After his earlier heart attack, he was careful not to push himself too much; but not being able to do so bothered him. I recall when I gave him a gift of bedroom slippers (a gift I thought was especially nice; great, comfy, warm slippers) my mother noted that he didn't like to think of himself in slippers, like a sick person. By a couple years after that heart attack my mother was supporting the family with three jobs — and he needed a project. He decided to build a stone patio in front of our home on Stone Hill Road, Rt. 137. Working slowly but hard, he collected fieldstones from the nearby woods, just one or two at a time, and at almost no cost and with no help, built that patio. (He asked us kids to press pennies into the cement; the idea was that they would be conversation pieces in the years to come). By the time he finished, he had strong, hard muscles in his arms again and calluses on his hands — and a real sense of pride.
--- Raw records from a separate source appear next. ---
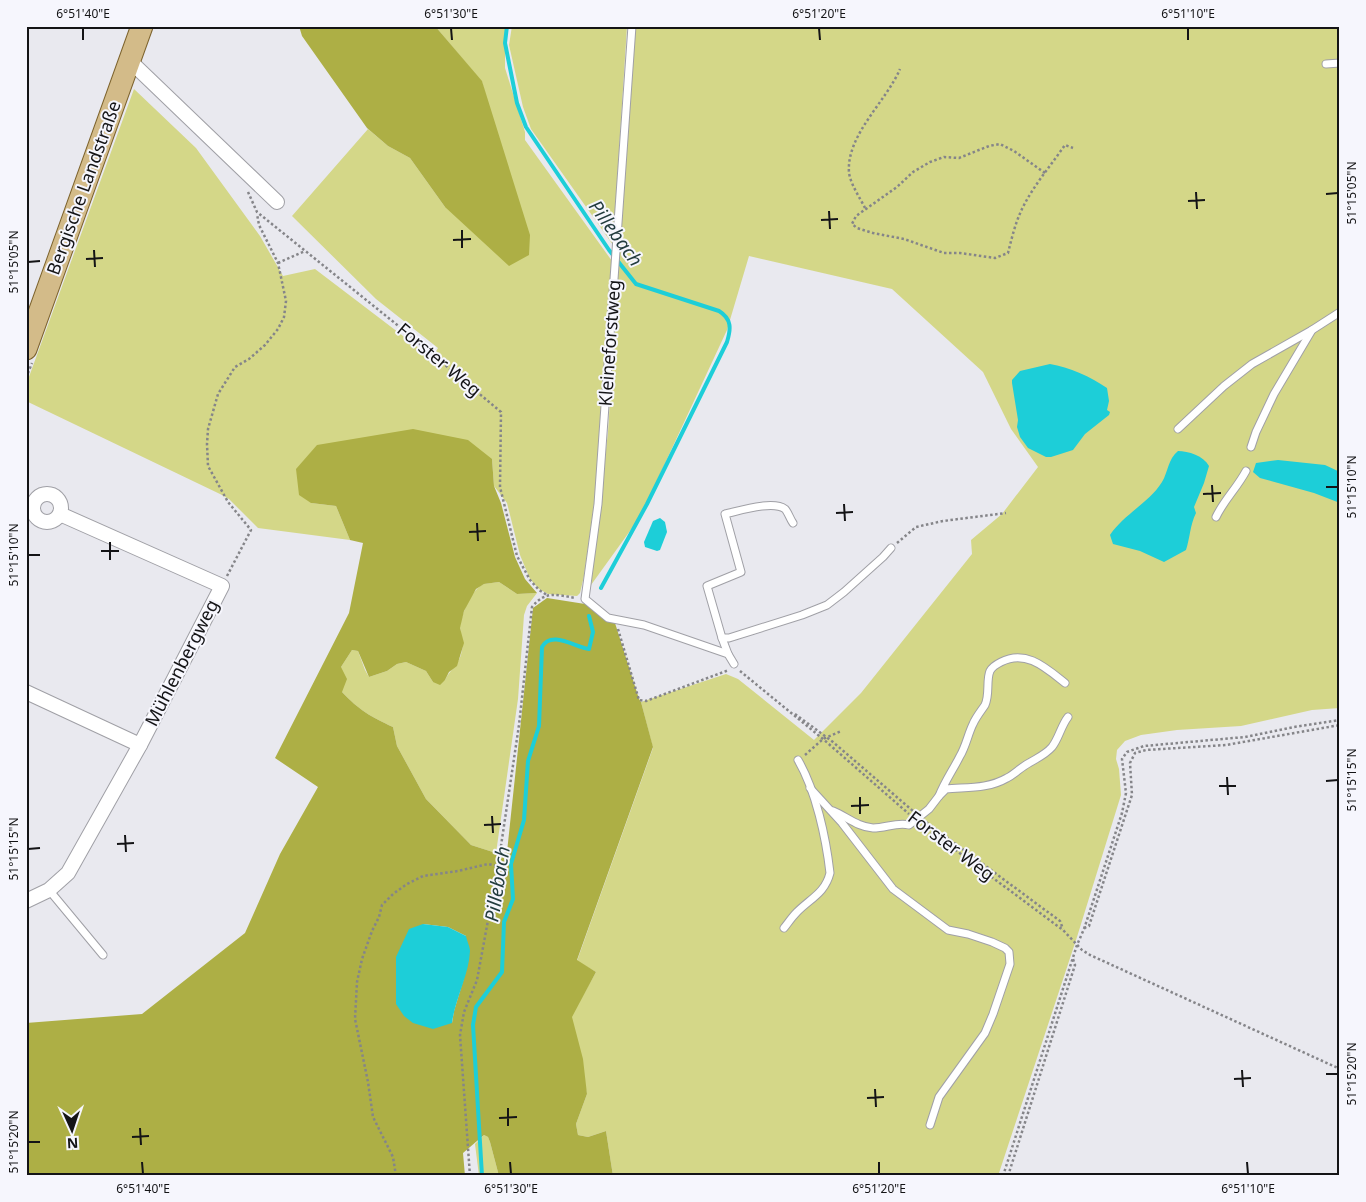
<svg xmlns="http://www.w3.org/2000/svg" width="1366" height="1202" viewBox="0 0 1366 1202" font-family="'Noto Sans',sans-serif">
  <style>
    .green { fill: #d4d788 }
    .forest { fill: #adaf45; fill-rule: evenodd }
    .water { fill: #1dced8 }
    .lines { fill: none; stroke-linecap: round; stroke-linejoin: round }
    .stream { stroke: #1dced8; stroke-width: 4 }
    .lane-casing { stroke: #a0a0a6; stroke-width: 9 }
    .street-casing { stroke: #a0a0a6; stroke-width: 16 }
    .primary-casing { stroke: #7d632d; stroke-width: 23 }
    .path { stroke: #858589; stroke-width: 2.5; stroke-dasharray: 2.5 2.5; stroke-linecap: butt }
    .lane { stroke: #fff; stroke-width: 7 }
    .street { stroke: #fff; stroke-width: 14 }
    .primary { stroke: #d3bb89; stroke-width: 21 }
    .ticks { fill: none; stroke: #141416; stroke-width: 2 }
    .labels { text-anchor: middle; stroke-width: 4; stroke-linejoin: round; paint-order: stroke }
    .street-label { font-size: 18px; fill: #141416; stroke: #f6f6fd }
    .water-label { font-size: 19px; font-style: italic; fill: #233c3e; stroke: #f6f6fd }
    .neatline { fill: none; stroke: #141416; stroke-width: 2 }
    .ticks-label { font-size: 12px; text-anchor: middle; fill: #141416 }
  </style>
  <rect width="100%" height="100%" fill="#e9e9ef"/>
  <g class="green">
    <polygon points="435,26 505,26 505,68 525,132 525,140 612,261 604,390 594,504 584,576 580,593 577,596 548,594 539,589 530,579 520,555 507,503 494,486 492,459 311,503 336,506 350,540 258,528 229,499 220,494 26,401 26,385 134,89 196,148 260,236 283,276 315,269 432,358 438,348 376,299 292,216 368,129 388,146 410,158 445,207 495,129 482,82"/>
    <polygon points="512,26 627,26 613,245 531,129 523,107 509,45"/>
    <polygon points="634,26 1340,26 1340,708 1312,710 1241,726 1177,730 1141,735 1125,741 1117,750 1116,759 1119,769 1121,795 1077,937 998,1176 613,1176 606,1131 588,1137 578,1135 576,1124 587,1094 571,1017 596,972 577,961 653,748 641,702 726,674 738,679 814,740 861,693 972,554 971,540 1002,514 1038,467 1011,429 983,372 892,289 749,256 727,330 640,517 591,585 608,432"/>
    <path d="M499,582L517,594L537,593L527,606L524,615L518,699L496,853L471,845L426,799L397,746L393,727C371,717 359,710 342,692L341,667L352,650L358,651L365,670L369,677L387,671L397,664L406,662L426,671L433,682L445,680C451,668 460,664 462,650C464,643 460,635 460,627C461,615 472,588 484,584C488,583 494,583 499,582Z"/>
    <polygon points="484,1135 488,1137 490,1142 499,1176 479,1176 475,1144"/>
  </g>
  <g class="forest">
    <polygon points="299,26 435,26 482,81 530,235 529,255 509,266 445,207 410,158 388,146 367,128 302,36"/>
    <path d="M413,429L468,440L492,459L494,486L501,503L515,557L525,579L537,593L517,594L499,582L484,584L476,589L464,611L460,628L464,643L457,666L449,672L445,680L440,685L433,682L426,671L406,662L397,664L387,671L369,677L358,651L352,650L341,667L347,679L342,692C359,710 371,717 393,727L397,746L426,799L471,845L496,853L507,852L533,608L547,598L585,604L615,623L639,699L641,702L653,747L577,960L596,972L572,1017L583,1059L587,1094L576,1124L578,1135L588,1137L606,1131L613,1176H499L490,1142L488,1137L484,1135L463,1153L465,1176H26V1023L142,1014L245,933L280,854L318,787L275,758L349,613L363,543L350,540L336,506L311,503L299,495L296,469L317,445ZM423,924L448,927L466,936L464,978L454,1011L452,1023Z"/>
  </g>
  <g class="water">
    <path d="M1050,364C1069,367 1091,377 1107,388L1109,401L1107,410L1110,412L1109,415L1085,434L1073,450L1051,457H1046L1028,448L1020,437L1017,427L1018,420L1012,383V380L1020,371Z"/>
    <path d="M1178,451C1188,451 1204,456 1209,466L1204,483L1194,507L1196,513C1190,525 1190,538 1186,550L1164,562L1140,551L1113,544L1110,535C1124,514 1149,503 1162,482C1168,472 1168,459 1178,451Z"/>
    <polygon points="1278,460 1325,465 1340,472 1340,503 1314,493 1260,478 1253,472 1256,463"/>
    <polygon points="660,518 665,522 667,532 660,550 657,551 645,547 644,542 653,521"/>
    <path d="M423,924L448,927L466,936C467,941 470,947 470,951C469,975 455,999 452,1023L433,1029L413,1023L404,1016L396,1004V957L409,929Z"/>
  </g>
  <g class="lines">
    <g class="stream">
      <path d="M507,26L505,43L517,103L526,127L609,250L636,284L719,311C732,319 731,329 727,342L647,504L601,588"/>
      <path d="M482,1176L473,1025L476,1007L502,972L504,922L513,899L511,864L524,820L528,761L539,726L542,647C551,630 575,647 589,649L593,632L589,616"/>
    </g>
    <defs>
      <g id="lane">
        <polyline points="632,26 598,504 585,599 608,618 644,625 728,654 734,664"/>
        <polyline points="1326,64 1340,63"/>
        <polyline points="1178,429 1224,386 1252,364 1312,330"/>
        <polyline points="1251,447 1256,432 1274,394 1312,330 1340,312"/>
        <path d="M1216,517C1224,500 1237,488 1246,471"/>
        <polyline points="722,638 729,638 802,615 827,605 844,592 883,557 891,548"/>
        <path d="M728,654L722,638L707,586L741,572L725,514C739,511 773,500 785,509C788,512 790,519 793,523"/>
        <path d="M1065,683C1046,668 1026,649 1001,662C997,664 992,667 990,671C986,680 990,694 985,705C981,711 976,717 973,724C968,734 966,746 960,756C953,770 945,781 939,796L946,789C967,787 988,789 1007,778C1015,774 1021,767 1029,763C1037,758 1045,755 1052,747C1059,738 1061,726 1068,717"/>
        <polyline points="810,788 842,823 893,889 948,930 968,934 992,942 1005,948 1009,952 1010,964 993,1014 985,1033 939,1097 930,1125"/>
        <path d="M833,811C847,817 858,827 873,828C886,828 897,822 909,825L929,809L939,796"/>
        <polyline points="49,890 103,955"/>
        <path d="M784,928C788,923 792,917 797,912C811,898 825,893 830,873C826,838 816,791 798,760"/>
      </g>
      <g id="street">
        <polyline points="130,61 277,202"/>
        <circle cx="47" cy="508" r="14"/>
        <polyline points="26,692 140,745"/>
        <polyline points="26,901 49,890 68,873 140,745 222,586 60,514"/>
      </g>
      <polyline id="primary" points="26,349 142,26"/>
    </defs>
    <use href="#lane" class="lane-casing"/>
    <use href="#street" class="street-casing"/>
    <use href="#primary" class="primary-casing"/>
    <g class="path">
      <path d="M1045,173L1014,151L1000,144L989,146L959,158L944,157L930,162L913,172L897,187L856,216L852,224L857,228L873,233L904,239L944,253H960L995,258L1008,253C1012,237 1016,220 1024,205C1035,184 1051,165 1065,145L1073,148"/>
      <polyline points="248,192 257,212 401,328 501,412 500,487 517,556 530,580 539,590 547,595"/>
      <path d="M865,208C860,198 851,185 849,173C846,135 886,102 900,69"/>
      <polyline points="278,263 305,251"/>
      <polyline points="26,378 32,363"/>
      <polyline points="897,543 916,527 943,521 1006,513"/>
      <polyline points="227,576 251,530 228,502 208,466 207,444 208,429 218,394 235,367 249,359 265,345 278,329 284,317 286,301 278,263 259,225 257,214"/>
      <polyline points="618,629 639,700 646,701 729,670"/>
      <polyline points="740,671 823,739 909,814"/>
      <polyline points="795,714 833,742 913,811"/>
      <polyline points="805,755 823,739 841,731"/>
      <polyline points="926,822 1060,921 1063,929"/>
      <polyline points="923,826 1063,930 1082,950 1090,955 1340,1069"/>
      <polyline points="1084,928 1089,926 1132,795 1130,763 1135,753 1146,750 1226,745 1340,725"/>
      <polyline points="396,1176 393,1157 373,1117 368,1082 355,1019 357,982 362,959 372,931 379,917 382,905 393,894 407,884 423,876 458,871 488,864 497,866"/>
      <path d="M470,1176L460,1035L464,1012L477,980L498,866L519,725L532,607C546,590 556,595 576,598"/>
      <polyline points="1003,1176 1077,945 1084,929 1122,813 1126,793 1122,759 1127,752 1144,746 1245,737 1294,727 1340,720"/>
      <polyline points="1008,1176 1075,965 1073,959"/>
    </g>
    <use href="#lane" class="lane"/>
    <use href="#street" class="street"/>
    <use href="#primary" class="primary"/>
  </g>
  <path class="ticks" d="M83,28V40M451,28L452,40M819,28L820,40M1188,28V40M1196,192L1197,209M1326,194L1338,193M1188,201L1205,200M829,211L830,229M821,220L838,219M462,230V248M453,240L471,239M94,250L95,267M86,259L103,258M28,262L40,261M1212,485L1213,502M1326,487H1338M1203,494L1221,493M844,504L845,521M836,513L853,512M477,523L478,541M469,532L486,531M110,542V560M101,551H119M28,555H40M1227,777L1228,795M1326,781L1338,780M1219,786H1236M860,797V814M851,806L869,805M492,816L493,833M484,825L501,824M125,835L126,852M117,844L134,843M28,849L40,848M1242,1070L1243,1087M1326,1074H1338M1234,1079L1251,1078M875,1089L876,1107M867,1098L884,1097M508,1108V1126M499,1118L517,1117M140,1128L141,1145M132,1137L149,1136M28,1142H40M142,1162L143,1174M510,1162L511,1174M879,1162V1174M1247,1162L1248,1174"/>
  <g class="labels">
    <g class="street-label">
      <text transform="translate(84 188) rotate(-70)" y="6">Bergische Landstraße</text>
      <text transform="translate(610 343) rotate(-86)" y="6">Kleineforstweg</text>
      <text transform="translate(439 360) rotate(40)" y="6">Forster Weg</text>
      <text transform="translate(182 663) rotate(-63)" y="6">Mühlenbergweg</text>
      <text transform="translate(951 846) rotate(37)" y="6">Forster Weg</text>
    </g>
    <g class="water-label">
      <text transform="translate(616 233) rotate(54)" y="7">Pillebach</text>
      <text transform="translate(497 884) rotate(-81)" y="7">Pillebach</text>
    </g>
  </g>
  <rect width="1366" height="1202" fill="none" stroke="#f6f6fd" stroke-width="55"/>
  <g transform="translate(72 1130) rotate(177)" stroke="#f6f6fd" stroke-width="4" paint-order="stroke">
  <path d="M0-4L9 19L0 12L-9 19Z" fill="#141416"/>
  <text y="-8" font-size="14" font-weight="bold" text-anchor="middle" fill="#141416">N</text>
  </g>
  <rect x="28" y="28" width="1310" height="1146" class="neatline"/>
  <g class="ticks-label">
    <text x="83" y="18">6°51'40"E</text>
    <text x="451" y="18">6°51'30"E</text>
    <text x="819" y="18">6°51'20"E</text>
    <text x="1188" y="18">6°51'10"E</text>
    <text transform="translate(1352 193) rotate(-90)" y="4">51°15'05"N</text>
    <text transform="translate(14 262) rotate(-90)" y="4">51°15'05"N</text>
    <text transform="translate(1352 487) rotate(-90)" y="4">51°15'10"N</text>
    <text transform="translate(14 555) rotate(-90)" y="4">51°15'10"N</text>
    <text transform="translate(1352 780) rotate(-90)" y="4">51°15'15"N</text>
    <text transform="translate(14 849) rotate(-90)" y="4">51°15'15"N</text>
    <text transform="translate(1352 1074) rotate(-90)" y="4">51°15'20"N</text>
    <text transform="translate(14 1142) rotate(-90)" y="4">51°15'20"N</text>
    <text x="143" y="1193">6°51'40"E</text>
    <text x="511" y="1193">6°51'30"E</text>
    <text x="879" y="1193">6°51'20"E</text>
    <text x="1248" y="1193">6°51'10"E</text>
  </g>
</svg>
During the summers, he and my mother would sit out on the patio for hours in the evening and talk. To my memory, they never argued, not once. A couple of years later, when I was in college in the mid-50s, they sold that house and bought a 1794 colonial in the "middle of town," across from what was then Emily Shaw's Inn - a restaurant itself dating back to colonial days. That was when he got into his small, struggling real estate business, served on the Board of Assessors, and was a Trustee of the Pound Ridge Community Church — a much loved man in the community. When he died, in 1961, the town honored him with The Good Neighbor Award; my mother had been the first recipient in the mid '50s. After his death, my mother, Lois Landt, was elected Town Clerk, using our house both as a home and an office, and remained Town Clerk until her death in 1972.

My father was especially proud of a phrase he originated when they moved into the 1794 colonial. He referred to his real estate office as being "in the heart of the hamlet." Both my parents were honored by the town naming a new road, Landt Lane, in their honor. They are buried in a little plot in the old town cemetery. That hilly site is near the Pound Ridge Town House, from which town business is now conducted, and just down the road from the heart of the hamlet.